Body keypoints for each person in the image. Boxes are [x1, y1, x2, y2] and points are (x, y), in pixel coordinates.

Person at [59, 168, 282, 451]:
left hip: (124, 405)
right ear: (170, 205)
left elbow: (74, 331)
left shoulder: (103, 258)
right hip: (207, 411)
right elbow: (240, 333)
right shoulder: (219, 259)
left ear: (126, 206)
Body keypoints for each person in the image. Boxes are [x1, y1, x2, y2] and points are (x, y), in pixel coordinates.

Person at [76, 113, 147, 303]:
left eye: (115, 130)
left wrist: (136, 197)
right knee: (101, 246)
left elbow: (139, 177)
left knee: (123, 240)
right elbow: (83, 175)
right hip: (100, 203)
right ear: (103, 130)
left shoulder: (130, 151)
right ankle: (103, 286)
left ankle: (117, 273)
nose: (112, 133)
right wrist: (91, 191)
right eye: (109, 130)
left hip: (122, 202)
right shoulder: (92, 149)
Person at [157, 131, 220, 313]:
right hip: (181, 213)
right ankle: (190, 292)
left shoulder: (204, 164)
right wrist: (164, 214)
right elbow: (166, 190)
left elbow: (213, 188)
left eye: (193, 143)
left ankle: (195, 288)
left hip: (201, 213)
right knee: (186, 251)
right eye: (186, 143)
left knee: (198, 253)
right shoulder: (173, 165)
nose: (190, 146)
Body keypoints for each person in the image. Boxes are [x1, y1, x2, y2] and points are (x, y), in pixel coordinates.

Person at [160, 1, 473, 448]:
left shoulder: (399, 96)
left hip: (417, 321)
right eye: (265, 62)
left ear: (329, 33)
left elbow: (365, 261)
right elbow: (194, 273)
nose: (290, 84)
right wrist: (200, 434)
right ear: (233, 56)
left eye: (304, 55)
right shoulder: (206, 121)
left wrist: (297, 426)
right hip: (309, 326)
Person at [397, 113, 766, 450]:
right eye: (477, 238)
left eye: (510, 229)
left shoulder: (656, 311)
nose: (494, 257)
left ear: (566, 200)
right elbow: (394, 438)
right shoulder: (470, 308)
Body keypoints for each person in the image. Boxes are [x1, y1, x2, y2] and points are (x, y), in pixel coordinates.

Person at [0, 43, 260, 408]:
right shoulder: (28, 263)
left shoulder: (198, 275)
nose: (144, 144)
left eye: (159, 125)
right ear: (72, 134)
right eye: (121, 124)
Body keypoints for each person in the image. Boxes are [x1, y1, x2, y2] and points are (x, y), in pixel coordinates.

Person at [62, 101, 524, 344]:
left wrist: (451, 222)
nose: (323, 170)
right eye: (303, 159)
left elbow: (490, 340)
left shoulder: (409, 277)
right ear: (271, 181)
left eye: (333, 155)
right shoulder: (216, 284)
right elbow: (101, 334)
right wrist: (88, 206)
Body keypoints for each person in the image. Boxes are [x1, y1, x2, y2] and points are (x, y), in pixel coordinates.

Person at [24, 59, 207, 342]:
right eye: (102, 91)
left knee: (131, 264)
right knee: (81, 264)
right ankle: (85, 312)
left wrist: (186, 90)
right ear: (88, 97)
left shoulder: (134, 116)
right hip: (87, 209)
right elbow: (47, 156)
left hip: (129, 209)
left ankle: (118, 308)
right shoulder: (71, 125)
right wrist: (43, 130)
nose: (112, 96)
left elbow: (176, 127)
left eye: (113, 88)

:: Activity ::
Repeat the material above in full, quoting it exactly.

:: Task output ::
Body keypoints for each person in the image. Boxes are [x1, y1, x2, y2] and points are (x, y), in pixel coordinates.

Person at [59, 168, 282, 451]:
left hip: (124, 405)
right ear: (170, 205)
left elbow: (74, 331)
left shoulder: (103, 258)
right hip: (207, 411)
right elbow: (240, 333)
right shoulder: (219, 259)
left ear: (126, 206)
Body keypoints for each person in the image. Boxes are [x1, y1, x2, y2] and points are (x, y), in pixel coordinates.

Person at [76, 113, 147, 303]:
left eye: (115, 130)
left wrist: (136, 197)
right knee: (101, 246)
left elbow: (139, 177)
left knee: (123, 240)
right elbow: (83, 175)
right hip: (100, 203)
right ear: (103, 130)
left shoulder: (130, 151)
right ankle: (103, 286)
left ankle: (117, 273)
nose: (112, 133)
right wrist: (91, 191)
right eye: (109, 130)
left hip: (122, 202)
right shoulder: (92, 149)
Person at [157, 131, 220, 313]:
right hip: (181, 213)
right ankle: (190, 292)
left shoulder: (204, 164)
right wrist: (164, 214)
right elbow: (166, 190)
left elbow: (213, 188)
left eye: (193, 143)
left ankle: (195, 288)
left hip: (201, 213)
right knee: (186, 251)
right eye: (186, 143)
left knee: (198, 253)
right shoulder: (173, 165)
nose: (190, 146)
Body keypoints for each person in the image. Boxes are [x1, y1, x2, y2] and points are (x, y), in pixel coordinates.

Person at [160, 1, 473, 448]:
left shoulder: (399, 96)
left hip: (417, 321)
right eye: (265, 62)
left ear: (329, 33)
left elbow: (365, 261)
right elbow: (194, 273)
nose: (290, 84)
right wrist: (200, 434)
right ear: (233, 56)
left eye: (304, 55)
right shoulder: (206, 121)
left wrist: (297, 426)
right hip: (309, 326)
Person at [397, 113, 766, 450]:
right eye: (477, 238)
left eye: (510, 229)
left shoulder: (656, 311)
nose: (494, 257)
left ear: (566, 200)
right elbow: (394, 438)
right shoulder: (470, 308)
Body keypoints for each person in the image. Boxes are [x1, y1, x2, y2] and points are (x, y), in pixel coordinates.

Person at [0, 43, 260, 408]:
right shoulder: (28, 263)
left shoulder: (198, 275)
nose: (144, 144)
left eye: (159, 125)
right ear: (72, 134)
right eye: (121, 124)
Body keypoints for each person in the image. Boxes are [x1, y1, x2, y2] and points are (x, y), in pixel coordinates.

Person at [62, 101, 524, 344]:
left wrist: (451, 222)
nose: (323, 170)
right eye: (303, 159)
left elbow: (490, 340)
left shoulder: (409, 277)
right ear: (271, 181)
left eye: (333, 155)
right shoulder: (216, 284)
right elbow: (101, 334)
right wrist: (88, 206)
Body keypoints for each person in the image. Boxes are [x1, y1, x2, y2] and points are (x, y), in pixel coordinates.

Person at [24, 59, 207, 342]:
right eye: (102, 91)
left knee: (131, 264)
right knee: (81, 264)
right ankle: (85, 312)
left wrist: (186, 90)
right ear: (88, 97)
left shoulder: (134, 116)
right hip: (87, 209)
right elbow: (47, 156)
left hip: (129, 209)
left ankle: (118, 308)
right shoulder: (71, 125)
right wrist: (43, 130)
nose: (112, 96)
left elbow: (176, 127)
left eye: (113, 88)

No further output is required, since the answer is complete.